Dallas architect Tom Stanley crafted buildings that endure on city skylines across the country, but his fortune and family wouldn't survive their own shaky foundations

"Tom asked me to do the production drawings for the high rise," Dennis Axberg recalls. "I could see that he was tired, and I knew the project was never going anywhere, but I gave him a few drawings anyway. I just wanted the opportunity to talk with him one more time."


There was always a chance that Lillian Stanley would never file suit against her daughter and son-in-law. At 78, she felt heartsick at the prospect of losing her husband, fragile from the effects of the two strokes she had suffered. But when her husband requested that Jill not bring Larry to the hospital and he came anyway; when Jill refused to bring her father's prized carriage to his deathbed; when Lillian saw her property--her life with Tom--on display at Jill's house after the funeral, she felt she had no choice.

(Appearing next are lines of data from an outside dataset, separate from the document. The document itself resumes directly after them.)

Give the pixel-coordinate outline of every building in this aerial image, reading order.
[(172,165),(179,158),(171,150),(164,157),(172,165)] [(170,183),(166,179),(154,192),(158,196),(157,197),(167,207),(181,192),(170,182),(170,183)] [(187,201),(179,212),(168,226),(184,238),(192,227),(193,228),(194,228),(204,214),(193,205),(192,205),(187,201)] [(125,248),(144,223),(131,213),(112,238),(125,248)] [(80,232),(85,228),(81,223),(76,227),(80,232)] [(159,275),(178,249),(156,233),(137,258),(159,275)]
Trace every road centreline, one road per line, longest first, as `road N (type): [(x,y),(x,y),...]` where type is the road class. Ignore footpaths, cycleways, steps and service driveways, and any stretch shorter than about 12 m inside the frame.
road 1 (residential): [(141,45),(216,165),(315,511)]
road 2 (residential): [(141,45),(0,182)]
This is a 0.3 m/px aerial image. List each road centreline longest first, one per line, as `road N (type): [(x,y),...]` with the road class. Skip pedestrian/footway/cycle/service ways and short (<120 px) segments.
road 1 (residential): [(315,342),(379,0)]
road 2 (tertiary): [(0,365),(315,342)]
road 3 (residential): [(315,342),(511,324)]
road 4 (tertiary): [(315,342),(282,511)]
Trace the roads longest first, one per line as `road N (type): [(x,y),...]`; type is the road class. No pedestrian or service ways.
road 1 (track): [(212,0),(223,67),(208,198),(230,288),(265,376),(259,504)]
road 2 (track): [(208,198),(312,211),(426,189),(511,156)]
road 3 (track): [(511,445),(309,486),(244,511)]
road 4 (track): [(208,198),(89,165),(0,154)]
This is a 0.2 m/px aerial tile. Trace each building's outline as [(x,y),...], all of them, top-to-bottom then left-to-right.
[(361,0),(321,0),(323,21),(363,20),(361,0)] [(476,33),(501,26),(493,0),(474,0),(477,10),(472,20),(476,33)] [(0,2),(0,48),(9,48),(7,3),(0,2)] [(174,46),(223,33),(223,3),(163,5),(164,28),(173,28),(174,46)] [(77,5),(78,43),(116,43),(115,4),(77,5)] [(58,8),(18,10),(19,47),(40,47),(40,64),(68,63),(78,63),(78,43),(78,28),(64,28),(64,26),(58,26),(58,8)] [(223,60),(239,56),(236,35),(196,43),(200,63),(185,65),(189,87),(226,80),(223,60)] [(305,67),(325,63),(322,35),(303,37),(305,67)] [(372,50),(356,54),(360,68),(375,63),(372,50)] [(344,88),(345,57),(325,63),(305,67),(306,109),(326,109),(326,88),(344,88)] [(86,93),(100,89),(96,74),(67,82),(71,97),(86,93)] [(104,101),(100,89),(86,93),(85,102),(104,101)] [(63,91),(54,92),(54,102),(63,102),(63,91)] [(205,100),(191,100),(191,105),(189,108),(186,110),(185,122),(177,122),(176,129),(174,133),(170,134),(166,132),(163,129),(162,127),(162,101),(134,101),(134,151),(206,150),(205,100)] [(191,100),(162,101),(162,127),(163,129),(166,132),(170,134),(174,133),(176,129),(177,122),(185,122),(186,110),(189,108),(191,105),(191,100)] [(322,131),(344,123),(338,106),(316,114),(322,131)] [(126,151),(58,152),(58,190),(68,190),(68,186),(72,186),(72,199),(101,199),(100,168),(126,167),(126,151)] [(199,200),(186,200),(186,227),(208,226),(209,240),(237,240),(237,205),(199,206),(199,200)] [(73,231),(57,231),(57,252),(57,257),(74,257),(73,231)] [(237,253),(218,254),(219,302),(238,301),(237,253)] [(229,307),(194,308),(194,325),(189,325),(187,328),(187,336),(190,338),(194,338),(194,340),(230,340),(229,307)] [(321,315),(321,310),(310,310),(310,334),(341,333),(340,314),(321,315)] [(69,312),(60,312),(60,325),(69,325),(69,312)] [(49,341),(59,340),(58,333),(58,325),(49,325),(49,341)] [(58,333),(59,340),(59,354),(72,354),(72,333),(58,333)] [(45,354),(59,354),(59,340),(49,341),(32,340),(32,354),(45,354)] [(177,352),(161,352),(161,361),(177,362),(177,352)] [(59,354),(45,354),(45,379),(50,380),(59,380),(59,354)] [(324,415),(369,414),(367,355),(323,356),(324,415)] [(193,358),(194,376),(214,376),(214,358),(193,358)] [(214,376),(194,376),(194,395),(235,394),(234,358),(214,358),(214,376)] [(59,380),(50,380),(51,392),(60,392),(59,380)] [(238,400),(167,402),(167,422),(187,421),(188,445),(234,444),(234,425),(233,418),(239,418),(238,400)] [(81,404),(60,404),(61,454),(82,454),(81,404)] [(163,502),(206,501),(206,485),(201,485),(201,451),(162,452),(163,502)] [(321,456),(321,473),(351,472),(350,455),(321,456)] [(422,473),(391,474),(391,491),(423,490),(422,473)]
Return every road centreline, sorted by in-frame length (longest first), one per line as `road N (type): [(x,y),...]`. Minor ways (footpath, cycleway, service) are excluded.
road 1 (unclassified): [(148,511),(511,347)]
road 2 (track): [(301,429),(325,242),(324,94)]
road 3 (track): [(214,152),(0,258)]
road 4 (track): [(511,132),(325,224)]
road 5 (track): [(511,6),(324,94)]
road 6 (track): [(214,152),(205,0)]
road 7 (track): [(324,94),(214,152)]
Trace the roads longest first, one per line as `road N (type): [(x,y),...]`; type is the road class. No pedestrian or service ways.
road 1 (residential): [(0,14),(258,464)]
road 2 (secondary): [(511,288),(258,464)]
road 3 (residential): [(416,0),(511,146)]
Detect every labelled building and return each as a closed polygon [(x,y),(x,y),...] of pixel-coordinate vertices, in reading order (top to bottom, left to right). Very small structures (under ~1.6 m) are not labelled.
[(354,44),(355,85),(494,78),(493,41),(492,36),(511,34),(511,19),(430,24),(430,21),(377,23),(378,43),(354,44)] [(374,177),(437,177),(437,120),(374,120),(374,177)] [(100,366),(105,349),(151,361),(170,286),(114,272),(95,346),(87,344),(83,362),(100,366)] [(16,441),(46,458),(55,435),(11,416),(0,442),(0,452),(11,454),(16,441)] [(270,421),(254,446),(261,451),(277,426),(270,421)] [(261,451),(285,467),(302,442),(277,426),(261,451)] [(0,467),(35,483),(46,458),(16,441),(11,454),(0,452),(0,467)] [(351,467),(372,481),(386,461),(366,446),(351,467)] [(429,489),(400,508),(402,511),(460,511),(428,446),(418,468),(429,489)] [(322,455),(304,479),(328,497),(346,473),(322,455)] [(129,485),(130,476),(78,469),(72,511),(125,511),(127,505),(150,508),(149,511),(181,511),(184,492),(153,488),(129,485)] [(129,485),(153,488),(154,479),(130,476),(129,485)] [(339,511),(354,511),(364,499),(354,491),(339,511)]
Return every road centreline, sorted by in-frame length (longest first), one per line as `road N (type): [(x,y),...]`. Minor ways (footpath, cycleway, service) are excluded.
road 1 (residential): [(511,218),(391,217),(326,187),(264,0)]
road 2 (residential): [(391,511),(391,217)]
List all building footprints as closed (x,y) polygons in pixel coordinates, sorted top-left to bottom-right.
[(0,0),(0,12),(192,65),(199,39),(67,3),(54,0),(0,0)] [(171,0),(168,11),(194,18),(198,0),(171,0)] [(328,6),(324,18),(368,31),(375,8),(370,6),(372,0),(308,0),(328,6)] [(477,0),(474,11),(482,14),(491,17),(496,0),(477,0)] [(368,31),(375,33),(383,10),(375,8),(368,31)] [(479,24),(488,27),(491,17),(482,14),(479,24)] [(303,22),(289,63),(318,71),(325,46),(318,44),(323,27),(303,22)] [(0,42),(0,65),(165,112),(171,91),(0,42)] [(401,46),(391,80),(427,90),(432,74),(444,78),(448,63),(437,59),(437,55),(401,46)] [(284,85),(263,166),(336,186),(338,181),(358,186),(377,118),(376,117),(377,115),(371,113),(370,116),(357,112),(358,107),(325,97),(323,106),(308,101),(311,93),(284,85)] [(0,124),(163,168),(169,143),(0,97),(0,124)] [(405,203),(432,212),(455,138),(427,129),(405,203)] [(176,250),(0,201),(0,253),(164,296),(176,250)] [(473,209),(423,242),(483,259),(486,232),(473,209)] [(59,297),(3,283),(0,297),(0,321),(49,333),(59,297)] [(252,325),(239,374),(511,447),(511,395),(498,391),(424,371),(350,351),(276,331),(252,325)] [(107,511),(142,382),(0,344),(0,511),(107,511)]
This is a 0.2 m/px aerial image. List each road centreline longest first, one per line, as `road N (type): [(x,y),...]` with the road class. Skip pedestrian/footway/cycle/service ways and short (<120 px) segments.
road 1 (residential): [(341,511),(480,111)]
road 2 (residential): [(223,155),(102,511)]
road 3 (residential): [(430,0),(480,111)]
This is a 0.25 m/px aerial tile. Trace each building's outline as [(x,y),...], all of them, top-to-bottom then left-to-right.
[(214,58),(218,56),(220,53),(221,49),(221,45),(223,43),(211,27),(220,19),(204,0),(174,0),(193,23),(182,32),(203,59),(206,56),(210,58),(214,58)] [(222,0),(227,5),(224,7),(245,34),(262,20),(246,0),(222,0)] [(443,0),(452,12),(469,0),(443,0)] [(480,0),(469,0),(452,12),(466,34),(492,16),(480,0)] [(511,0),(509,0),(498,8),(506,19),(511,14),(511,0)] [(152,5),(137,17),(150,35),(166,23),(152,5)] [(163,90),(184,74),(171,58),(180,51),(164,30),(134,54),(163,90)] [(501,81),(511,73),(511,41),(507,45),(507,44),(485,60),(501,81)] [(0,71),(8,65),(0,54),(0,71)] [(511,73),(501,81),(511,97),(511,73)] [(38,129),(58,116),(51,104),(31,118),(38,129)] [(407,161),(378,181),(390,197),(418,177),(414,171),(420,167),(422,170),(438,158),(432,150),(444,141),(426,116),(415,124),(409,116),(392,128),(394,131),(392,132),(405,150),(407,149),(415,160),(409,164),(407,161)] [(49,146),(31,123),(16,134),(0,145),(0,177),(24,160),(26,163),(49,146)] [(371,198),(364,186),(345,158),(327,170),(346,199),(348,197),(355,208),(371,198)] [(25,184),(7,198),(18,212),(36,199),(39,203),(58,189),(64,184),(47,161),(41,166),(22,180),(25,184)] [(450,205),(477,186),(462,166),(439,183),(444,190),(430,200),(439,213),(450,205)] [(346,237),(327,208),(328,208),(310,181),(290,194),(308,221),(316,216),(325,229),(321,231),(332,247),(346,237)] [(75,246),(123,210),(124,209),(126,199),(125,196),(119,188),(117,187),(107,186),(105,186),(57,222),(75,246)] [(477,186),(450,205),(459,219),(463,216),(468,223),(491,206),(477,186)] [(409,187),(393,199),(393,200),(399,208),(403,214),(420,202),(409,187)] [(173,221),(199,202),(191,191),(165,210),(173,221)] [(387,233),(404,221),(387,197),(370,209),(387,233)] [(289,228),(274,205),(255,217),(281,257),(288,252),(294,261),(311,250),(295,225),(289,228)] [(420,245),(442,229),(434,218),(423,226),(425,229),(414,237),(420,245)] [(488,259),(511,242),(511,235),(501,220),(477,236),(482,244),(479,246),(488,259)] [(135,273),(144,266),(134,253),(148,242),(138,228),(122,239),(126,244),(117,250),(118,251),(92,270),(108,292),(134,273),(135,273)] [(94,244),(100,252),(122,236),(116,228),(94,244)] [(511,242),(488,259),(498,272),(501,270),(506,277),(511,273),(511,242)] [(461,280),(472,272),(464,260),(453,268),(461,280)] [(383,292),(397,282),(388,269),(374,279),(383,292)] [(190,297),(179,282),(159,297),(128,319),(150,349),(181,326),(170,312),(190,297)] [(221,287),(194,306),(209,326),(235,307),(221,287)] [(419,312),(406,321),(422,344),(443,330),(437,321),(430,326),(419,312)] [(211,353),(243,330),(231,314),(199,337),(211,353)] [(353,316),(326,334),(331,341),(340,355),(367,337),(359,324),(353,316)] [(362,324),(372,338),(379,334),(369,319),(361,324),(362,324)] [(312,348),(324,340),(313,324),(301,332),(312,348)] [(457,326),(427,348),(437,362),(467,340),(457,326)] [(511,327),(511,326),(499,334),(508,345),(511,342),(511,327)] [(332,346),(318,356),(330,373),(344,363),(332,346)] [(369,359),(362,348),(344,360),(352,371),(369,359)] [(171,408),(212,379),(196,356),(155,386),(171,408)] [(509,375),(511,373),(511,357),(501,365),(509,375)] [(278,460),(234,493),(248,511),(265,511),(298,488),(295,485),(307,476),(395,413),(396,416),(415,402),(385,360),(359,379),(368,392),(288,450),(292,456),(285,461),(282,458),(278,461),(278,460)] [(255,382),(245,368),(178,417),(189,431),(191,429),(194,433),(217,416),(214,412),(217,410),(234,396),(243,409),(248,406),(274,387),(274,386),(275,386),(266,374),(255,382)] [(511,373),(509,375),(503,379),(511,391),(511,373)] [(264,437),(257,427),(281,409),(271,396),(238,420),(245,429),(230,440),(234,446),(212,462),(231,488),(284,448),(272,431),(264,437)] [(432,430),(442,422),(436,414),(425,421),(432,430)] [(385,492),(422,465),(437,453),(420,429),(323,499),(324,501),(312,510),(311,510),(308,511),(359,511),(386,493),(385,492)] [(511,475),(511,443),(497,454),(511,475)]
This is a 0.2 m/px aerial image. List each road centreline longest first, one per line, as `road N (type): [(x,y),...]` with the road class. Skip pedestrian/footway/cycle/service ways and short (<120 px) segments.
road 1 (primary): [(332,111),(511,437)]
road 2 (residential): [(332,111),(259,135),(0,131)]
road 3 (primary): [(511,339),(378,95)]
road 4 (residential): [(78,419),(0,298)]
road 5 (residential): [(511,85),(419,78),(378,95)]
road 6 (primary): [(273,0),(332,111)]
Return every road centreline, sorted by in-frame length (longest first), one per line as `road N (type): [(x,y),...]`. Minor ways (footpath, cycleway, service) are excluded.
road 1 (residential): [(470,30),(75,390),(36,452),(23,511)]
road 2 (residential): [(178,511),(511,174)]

Tom Stanley, shown here in a photo from 1962, was known less for his architectural drawings than his architectural drawing power. At one point in the late '60s, his Dallas practice was recognized as one of the largest architectural firms in the country.
Tom Stanley, shown here in a photo from 1962, was known less for his architectural drawings than his architectural drawing power. At one point in the late '60s, his Dallas practice was recognized as one of the largest architectural firms in the country.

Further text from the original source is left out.